Clearly there's some issue there.
p
it’s weird, not all of query is timeout
m
What's the replication? If > 1, then queries that don't hit server-1 probably work.
p
replication = 2
m
yeah, so then not all queries may go to server-1 replica
also, what's the overall read qps to the cluster?
are you firing queries only manually, or is there more read qps coming from somewhere
p
only me using
so qps = 1
m
can you restart server-1?
p
okie
m
Something is wrong in that server, we will need to look at the logs and metrics (may be thread dump) to see what's happening in it.
perhaps take a threaddump before you restart?
p
well, the issue switch to server-2 when i restart server-1
Copy code
Timed out while polling results block, numBlocksMerged: 0 (query: QueryContext{_tableName='RuleLogsUAT_REALTIME', _selectExpressions=[*], _aliasList=[null], _filter=created_at_days_epoch > '18761', _groupByExpressions=null, _havingFilter=null, _orderByExpressions=null, _limit=10, _offset=0, _queryOptions={responseFormat=sql, groupByMode=sql, timeoutMs=9999}, _debugOptions=null, _brokerRequest=BrokerRequest(querySource:QuerySource(tableName:RuleLogsUAT_REALTIME), pinotQuery:PinotQuery(dataSource:DataSource(tableName:RuleLogsUAT_REALTIME), selectList:[Expression(type:IDENTIFIER, identifier:Identifier(name:*))], filterExpression:Expression(type:FUNCTION, functionCall:Function(operator:GREATER_THAN, operands:[Expression(type:IDENTIFIER, identifier:Identifier(name:created_at_days_epoch)), Expression(type:LITERAL, literal:<Literal stringValue:18761>)])), orderByList:[], limit:10, queryOptions:{responseFormat=sql, groupByMode=sql, timeoutMs=9999}))})
m
grep for "Driver, indexing time" in both server logs
Also paste broker log when query successful
Are you running master, or 0.7.1 release?
p
Here’s the logs server 1 & 2
Copy code
Are you running master, or 0.7.1 release?
I’m running on master
m
oh if master, then can you do a curl on the <server>:7500/appConfigs?
p
Copy code
# curl
curl: try 'curl --help' or 'curl --manual' for more information
# curl localhost:7500/appConfigs?
curl: (7) Failed to connect to localhost port 7500: Connection refused
I don’t think server expose port
n
Copy code
Is server-1 always the issue?
btw, it was not just server1. your log which you shared initially, showed both server1 and server 2 failing across the 5 queries from the start.

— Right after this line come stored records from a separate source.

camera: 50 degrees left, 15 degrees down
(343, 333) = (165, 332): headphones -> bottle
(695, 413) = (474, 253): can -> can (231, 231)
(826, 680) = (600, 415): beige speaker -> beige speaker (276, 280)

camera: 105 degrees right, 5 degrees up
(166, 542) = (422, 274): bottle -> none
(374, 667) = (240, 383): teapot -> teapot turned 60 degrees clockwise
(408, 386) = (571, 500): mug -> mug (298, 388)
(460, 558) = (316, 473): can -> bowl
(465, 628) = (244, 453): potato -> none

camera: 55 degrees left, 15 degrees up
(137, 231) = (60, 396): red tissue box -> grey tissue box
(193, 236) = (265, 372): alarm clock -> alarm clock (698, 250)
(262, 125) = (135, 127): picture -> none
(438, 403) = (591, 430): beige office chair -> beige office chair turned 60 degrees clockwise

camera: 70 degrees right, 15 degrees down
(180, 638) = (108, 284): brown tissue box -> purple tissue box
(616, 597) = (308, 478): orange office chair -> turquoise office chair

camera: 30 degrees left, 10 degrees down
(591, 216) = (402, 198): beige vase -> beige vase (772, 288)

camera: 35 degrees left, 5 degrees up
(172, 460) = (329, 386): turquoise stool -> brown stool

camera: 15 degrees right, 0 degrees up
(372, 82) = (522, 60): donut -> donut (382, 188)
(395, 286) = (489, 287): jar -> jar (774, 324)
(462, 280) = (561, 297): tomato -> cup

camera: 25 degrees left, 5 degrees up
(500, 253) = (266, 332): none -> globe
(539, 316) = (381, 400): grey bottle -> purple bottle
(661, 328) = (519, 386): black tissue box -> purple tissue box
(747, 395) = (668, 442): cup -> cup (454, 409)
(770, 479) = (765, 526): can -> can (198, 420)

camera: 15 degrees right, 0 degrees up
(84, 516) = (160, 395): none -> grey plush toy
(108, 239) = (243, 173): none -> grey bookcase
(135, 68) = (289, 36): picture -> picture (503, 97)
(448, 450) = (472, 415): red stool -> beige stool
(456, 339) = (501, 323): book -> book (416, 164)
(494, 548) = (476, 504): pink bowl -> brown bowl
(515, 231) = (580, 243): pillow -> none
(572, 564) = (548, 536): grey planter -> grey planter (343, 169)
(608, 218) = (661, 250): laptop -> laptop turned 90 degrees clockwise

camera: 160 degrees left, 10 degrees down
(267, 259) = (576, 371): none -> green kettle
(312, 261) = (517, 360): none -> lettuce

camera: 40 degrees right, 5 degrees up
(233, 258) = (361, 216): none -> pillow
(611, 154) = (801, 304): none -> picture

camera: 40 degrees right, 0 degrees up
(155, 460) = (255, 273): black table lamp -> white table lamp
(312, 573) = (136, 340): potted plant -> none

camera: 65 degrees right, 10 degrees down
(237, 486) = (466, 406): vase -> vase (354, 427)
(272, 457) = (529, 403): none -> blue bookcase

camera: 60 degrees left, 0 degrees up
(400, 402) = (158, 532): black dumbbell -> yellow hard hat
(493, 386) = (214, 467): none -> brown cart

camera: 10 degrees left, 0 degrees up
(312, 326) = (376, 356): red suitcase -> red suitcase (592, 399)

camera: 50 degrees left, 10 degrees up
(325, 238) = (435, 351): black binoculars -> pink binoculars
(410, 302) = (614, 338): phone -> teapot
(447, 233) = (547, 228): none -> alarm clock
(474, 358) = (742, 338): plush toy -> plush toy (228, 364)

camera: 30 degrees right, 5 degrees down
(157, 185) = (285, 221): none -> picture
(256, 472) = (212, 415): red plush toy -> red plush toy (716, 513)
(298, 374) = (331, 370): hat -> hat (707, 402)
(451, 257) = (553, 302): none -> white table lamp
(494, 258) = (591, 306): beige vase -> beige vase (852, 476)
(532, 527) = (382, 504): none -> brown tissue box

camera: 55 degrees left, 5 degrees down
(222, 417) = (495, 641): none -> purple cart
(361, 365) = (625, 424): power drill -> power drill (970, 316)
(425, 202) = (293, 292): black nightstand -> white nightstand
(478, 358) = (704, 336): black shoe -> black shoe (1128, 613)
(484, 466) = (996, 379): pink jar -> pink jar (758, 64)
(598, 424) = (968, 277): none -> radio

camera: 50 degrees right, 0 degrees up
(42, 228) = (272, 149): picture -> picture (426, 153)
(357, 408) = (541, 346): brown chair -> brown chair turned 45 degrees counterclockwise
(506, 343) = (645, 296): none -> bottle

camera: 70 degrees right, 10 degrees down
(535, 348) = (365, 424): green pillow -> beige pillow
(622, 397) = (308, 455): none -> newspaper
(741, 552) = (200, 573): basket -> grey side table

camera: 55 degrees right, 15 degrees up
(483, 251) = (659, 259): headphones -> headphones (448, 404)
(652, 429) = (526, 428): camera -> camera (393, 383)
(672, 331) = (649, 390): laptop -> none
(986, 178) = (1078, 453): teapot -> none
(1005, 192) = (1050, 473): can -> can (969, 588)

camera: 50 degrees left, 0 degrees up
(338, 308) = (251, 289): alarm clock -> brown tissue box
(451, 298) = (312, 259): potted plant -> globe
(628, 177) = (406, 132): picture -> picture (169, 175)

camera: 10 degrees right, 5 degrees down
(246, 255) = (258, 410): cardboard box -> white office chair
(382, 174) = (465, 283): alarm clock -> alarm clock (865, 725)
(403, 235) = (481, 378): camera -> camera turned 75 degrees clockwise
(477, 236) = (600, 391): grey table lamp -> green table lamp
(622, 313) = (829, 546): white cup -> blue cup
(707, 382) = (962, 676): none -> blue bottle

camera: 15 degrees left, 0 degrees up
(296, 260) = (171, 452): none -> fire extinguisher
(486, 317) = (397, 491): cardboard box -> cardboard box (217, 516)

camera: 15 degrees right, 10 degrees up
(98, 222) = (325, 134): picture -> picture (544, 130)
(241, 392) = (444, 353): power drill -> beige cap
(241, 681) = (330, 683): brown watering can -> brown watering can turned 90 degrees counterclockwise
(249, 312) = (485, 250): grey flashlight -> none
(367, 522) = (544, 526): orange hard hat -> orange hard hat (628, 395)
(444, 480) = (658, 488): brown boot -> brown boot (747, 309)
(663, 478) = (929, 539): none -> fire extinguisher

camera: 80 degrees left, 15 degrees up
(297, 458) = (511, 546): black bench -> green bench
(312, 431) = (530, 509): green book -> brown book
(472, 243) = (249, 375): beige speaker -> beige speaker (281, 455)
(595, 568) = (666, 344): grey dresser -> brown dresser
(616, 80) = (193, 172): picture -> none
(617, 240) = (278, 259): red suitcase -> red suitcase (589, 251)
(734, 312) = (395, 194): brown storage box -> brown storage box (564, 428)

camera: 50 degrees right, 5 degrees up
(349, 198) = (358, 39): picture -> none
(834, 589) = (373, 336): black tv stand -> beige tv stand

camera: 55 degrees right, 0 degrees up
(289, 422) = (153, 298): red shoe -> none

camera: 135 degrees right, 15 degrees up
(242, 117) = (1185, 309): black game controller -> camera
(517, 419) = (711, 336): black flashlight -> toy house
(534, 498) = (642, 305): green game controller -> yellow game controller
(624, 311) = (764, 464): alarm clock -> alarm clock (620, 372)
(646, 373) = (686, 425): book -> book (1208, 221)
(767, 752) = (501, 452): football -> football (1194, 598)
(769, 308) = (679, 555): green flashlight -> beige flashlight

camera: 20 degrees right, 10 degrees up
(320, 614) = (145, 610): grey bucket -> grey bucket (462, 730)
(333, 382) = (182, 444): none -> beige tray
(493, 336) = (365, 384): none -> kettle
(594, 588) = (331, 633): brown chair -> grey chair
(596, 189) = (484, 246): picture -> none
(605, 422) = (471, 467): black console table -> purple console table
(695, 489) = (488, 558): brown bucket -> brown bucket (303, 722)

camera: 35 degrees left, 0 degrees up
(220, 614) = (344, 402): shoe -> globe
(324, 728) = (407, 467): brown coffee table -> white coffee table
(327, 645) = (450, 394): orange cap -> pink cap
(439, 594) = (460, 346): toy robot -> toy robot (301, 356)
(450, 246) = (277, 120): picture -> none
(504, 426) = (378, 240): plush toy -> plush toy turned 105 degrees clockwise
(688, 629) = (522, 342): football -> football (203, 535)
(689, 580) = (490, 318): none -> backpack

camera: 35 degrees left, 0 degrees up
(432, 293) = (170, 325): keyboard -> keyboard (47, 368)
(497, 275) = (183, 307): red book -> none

So it could very well be because of offline realtime sharing the server. Restart is not what it made it go to server2.
p
Yes, i not just server 1. I just reinstall all cluster, keep volume mount. But the issue happen agains
Copy code
Timed out while polling results block, numBlocksMerged: 0 (query: QueryContext{_tableName='RuleLogsUAT_OFFLINE', _selectExpressions=[count(*)], _aliasList=[null], _filter=created_at_days_epoch <= '18761', _groupByExpressions=null, _havingFilter=null, _orderByExpressions=null, _limit=10, _offset=0, _queryOptions={responseFormat=sql, groupByMode=sql, timeoutMs=9999}, _debugOptions=null, _brokerRequest=BrokerRequest(querySource:QuerySource(tableName:RuleLogsUAT_OFFLINE), pinotQuery:PinotQuery(dataSource:DataSource(tableName:RuleLogsUAT_OFFLINE), selectList:[Expression(type:FUNCTION, functionCall:Function(operator:COUNT, operands:[Expression(type:IDENTIFIER, identifier:Identifier(name:*))]))], filterExpression:Expression(type:FUNCTION, functionCall:Function(operator:LESS_THAN_OR_EQUAL, operands:[Expression(type:IDENTIFIER, identifier:Identifier(name:created_at_days_epoch)), Expression(type:LITERAL, literal:<Literal stringValue:18761>)])), queryOptions:{responseFormat=sql, groupByMode=sql, timeoutMs=9999}))})
now it’s happend on server-0 😞